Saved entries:
* Begin *

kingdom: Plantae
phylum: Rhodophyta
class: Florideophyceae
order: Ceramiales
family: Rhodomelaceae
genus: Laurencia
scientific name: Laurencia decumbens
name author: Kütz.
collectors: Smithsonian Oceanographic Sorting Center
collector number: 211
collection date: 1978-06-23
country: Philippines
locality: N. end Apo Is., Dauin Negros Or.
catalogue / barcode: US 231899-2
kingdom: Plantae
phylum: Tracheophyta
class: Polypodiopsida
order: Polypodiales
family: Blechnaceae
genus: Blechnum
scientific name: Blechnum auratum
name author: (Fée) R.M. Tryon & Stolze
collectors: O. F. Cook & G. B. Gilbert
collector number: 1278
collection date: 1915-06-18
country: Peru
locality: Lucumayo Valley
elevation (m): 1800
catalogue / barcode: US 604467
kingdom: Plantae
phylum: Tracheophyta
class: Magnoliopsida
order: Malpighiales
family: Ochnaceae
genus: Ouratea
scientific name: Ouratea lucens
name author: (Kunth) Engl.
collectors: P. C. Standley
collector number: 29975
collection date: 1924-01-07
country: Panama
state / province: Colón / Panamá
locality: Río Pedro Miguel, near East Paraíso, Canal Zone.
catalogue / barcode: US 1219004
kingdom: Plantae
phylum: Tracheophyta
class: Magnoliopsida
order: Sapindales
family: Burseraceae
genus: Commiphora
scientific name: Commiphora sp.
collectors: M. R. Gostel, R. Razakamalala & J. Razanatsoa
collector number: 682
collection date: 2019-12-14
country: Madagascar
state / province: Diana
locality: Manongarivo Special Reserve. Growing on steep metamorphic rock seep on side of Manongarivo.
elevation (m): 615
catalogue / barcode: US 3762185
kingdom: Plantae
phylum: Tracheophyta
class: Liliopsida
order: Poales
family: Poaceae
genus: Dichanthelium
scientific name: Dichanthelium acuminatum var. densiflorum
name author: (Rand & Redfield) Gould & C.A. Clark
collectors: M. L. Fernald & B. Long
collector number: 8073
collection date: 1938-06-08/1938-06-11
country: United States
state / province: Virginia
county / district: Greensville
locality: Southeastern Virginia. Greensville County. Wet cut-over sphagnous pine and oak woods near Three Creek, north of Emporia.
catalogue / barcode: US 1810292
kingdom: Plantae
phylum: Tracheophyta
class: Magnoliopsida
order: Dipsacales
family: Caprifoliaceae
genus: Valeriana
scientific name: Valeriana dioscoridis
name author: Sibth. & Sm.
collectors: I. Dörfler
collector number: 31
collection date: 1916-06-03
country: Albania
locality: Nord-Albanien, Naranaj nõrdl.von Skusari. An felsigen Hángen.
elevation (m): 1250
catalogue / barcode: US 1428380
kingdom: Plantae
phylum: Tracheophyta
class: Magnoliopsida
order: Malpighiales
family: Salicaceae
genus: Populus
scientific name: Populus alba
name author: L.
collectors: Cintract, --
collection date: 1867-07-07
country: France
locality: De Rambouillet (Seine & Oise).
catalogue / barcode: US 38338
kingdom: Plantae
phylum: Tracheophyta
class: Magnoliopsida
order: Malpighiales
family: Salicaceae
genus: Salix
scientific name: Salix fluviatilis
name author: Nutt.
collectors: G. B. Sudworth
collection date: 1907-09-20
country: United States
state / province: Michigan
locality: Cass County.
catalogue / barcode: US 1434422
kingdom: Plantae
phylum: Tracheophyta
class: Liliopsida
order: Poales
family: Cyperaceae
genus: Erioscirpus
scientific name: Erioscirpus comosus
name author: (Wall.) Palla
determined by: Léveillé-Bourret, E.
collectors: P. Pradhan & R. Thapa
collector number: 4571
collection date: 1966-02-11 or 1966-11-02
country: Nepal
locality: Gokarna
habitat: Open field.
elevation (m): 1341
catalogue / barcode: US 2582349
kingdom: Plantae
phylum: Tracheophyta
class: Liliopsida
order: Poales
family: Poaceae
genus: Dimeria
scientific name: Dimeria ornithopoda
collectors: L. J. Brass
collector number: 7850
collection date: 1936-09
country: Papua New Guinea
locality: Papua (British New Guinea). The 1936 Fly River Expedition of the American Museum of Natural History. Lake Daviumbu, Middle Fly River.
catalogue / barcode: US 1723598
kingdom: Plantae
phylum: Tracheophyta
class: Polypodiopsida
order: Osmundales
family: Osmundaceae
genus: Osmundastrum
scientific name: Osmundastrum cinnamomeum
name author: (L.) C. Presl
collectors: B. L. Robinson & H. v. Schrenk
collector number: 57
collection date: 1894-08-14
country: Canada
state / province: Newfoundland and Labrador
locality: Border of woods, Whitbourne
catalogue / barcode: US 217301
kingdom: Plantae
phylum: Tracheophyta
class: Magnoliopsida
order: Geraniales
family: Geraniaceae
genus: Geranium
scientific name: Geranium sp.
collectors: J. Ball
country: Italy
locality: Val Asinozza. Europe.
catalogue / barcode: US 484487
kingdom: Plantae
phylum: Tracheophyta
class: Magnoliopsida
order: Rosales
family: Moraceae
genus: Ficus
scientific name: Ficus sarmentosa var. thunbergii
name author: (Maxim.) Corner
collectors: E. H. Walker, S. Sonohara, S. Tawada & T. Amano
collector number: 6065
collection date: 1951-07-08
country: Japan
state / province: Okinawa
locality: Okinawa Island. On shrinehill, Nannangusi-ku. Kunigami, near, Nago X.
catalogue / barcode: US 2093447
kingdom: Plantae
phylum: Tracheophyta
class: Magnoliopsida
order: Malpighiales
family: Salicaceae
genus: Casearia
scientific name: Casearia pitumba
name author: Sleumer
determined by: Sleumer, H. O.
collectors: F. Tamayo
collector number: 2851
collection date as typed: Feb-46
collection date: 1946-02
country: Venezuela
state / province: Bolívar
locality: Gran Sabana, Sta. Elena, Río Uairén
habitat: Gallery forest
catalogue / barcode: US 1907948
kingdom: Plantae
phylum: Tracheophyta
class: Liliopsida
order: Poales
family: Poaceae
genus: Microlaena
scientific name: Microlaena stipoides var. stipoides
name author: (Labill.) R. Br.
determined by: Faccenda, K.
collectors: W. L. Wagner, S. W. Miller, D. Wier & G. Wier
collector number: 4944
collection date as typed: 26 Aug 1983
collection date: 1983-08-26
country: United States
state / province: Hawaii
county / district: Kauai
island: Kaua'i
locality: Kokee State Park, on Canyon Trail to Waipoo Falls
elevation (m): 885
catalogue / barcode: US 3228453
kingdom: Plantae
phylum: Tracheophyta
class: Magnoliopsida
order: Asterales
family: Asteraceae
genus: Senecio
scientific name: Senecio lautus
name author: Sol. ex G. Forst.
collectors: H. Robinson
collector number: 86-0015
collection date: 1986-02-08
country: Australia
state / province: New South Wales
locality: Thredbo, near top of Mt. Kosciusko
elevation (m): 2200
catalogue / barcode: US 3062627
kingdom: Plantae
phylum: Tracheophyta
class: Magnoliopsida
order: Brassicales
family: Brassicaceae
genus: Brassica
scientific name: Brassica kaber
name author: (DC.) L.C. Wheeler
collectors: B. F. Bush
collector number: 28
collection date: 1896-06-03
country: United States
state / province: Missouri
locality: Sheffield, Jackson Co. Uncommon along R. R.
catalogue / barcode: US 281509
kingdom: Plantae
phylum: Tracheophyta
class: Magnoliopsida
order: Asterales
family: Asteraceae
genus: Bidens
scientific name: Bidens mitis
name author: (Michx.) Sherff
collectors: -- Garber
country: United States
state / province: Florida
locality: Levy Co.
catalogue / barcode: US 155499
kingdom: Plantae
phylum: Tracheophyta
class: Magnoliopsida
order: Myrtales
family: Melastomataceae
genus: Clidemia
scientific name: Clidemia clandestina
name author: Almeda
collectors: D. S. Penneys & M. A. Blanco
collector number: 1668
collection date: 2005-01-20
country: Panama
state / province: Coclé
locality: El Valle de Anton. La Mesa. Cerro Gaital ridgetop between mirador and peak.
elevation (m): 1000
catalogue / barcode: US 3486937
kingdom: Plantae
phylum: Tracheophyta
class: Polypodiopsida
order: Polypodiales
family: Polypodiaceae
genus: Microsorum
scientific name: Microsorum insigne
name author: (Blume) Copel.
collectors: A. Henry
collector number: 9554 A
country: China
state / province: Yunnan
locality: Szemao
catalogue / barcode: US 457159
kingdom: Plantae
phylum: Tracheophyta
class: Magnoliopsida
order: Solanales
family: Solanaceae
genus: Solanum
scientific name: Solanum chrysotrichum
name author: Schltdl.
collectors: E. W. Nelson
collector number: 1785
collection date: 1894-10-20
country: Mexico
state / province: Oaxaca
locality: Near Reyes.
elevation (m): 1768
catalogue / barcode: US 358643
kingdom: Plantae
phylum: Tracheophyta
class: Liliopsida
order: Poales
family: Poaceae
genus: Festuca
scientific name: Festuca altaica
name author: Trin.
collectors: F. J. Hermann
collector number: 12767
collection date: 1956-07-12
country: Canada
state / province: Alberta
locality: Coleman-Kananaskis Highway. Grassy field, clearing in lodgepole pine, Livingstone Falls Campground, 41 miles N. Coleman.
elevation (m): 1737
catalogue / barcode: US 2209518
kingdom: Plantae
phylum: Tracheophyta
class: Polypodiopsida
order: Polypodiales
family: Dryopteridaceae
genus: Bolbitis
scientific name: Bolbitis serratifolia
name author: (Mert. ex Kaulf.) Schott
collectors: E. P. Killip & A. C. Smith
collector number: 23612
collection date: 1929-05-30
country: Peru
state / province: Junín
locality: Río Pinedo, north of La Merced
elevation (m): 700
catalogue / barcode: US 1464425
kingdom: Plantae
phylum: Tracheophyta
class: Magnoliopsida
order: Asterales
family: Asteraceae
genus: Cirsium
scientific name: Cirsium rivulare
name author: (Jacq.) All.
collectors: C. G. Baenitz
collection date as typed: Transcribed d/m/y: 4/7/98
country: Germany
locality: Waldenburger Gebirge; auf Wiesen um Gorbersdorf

* End *

* [TASK DESCRIPTION]:
Copy out every line from the one containing "genus: Laurencia" down to the one containing "county / district: Greensville", both included, with each line unchanged.

* [REPLY]:
genus: Laurencia
scientific name: Laurencia decumbens
name author: Kütz.
collectors: Smithsonian Oceanographic Sorting Center
collector number: 211
collection date: 1978-06-23
country: Philippines
locality: N. end Apo Is., Dauin Negros Or.
catalogue / barcode: US 231899-2
kingdom: Plantae
phylum: Tracheophyta
class: Polypodiopsida
order: Polypodiales
family: Blechnaceae
genus: Blechnum
scientific name: Blechnum auratum
name author: (Fée) R.M. Tryon & Stolze
collectors: O. F. Cook & G. B. Gilbert
collector number: 1278
collection date: 1915-06-18
country: Peru
locality: Lucumayo Valley
elevation (m): 1800
catalogue / barcode: US 604467
kingdom: Plantae
phylum: Tracheophyta
class: Magnoliopsida
order: Malpighiales
family: Ochnaceae
genus: Ouratea
scientific name: Ouratea lucens
name author: (Kunth) Engl.
collectors: P. C. Standley
collector number: 29975
collection date: 1924-01-07
country: Panama
state / province: Colón / Panamá
locality: Río Pedro Miguel, near East Paraíso, Canal Zone.
catalogue / barcode: US 1219004
kingdom: Plantae
phylum: Tracheophyta
class: Magnoliopsida
order: Sapindales
family: Burseraceae
genus: Commiphora
scientific name: Commiphora sp.
collectors: M. R. Gostel, R. Razakamalala & J. Razanatsoa
collector number: 682
collection date: 2019-12-14
country: Madagascar
state / province: Diana
locality: Manongarivo Special Reserve. Growing on steep metamorphic rock seep on side of Manongarivo.
elevation (m): 615
catalogue / barcode: US 3762185
kingdom: Plantae
phylum: Tracheophyta
class: Liliopsida
order: Poales
family: Poaceae
genus: Dichanthelium
scientific name: Dichanthelium acuminatum var. densiflorum
name author: (Rand & Redfield) Gould & C.A. Clark
collectors: M. L. Fernald & B. Long
collector number: 8073
collection date: 1938-06-08/1938-06-11
country: United States
state / province: Virginia
county / district: Greensville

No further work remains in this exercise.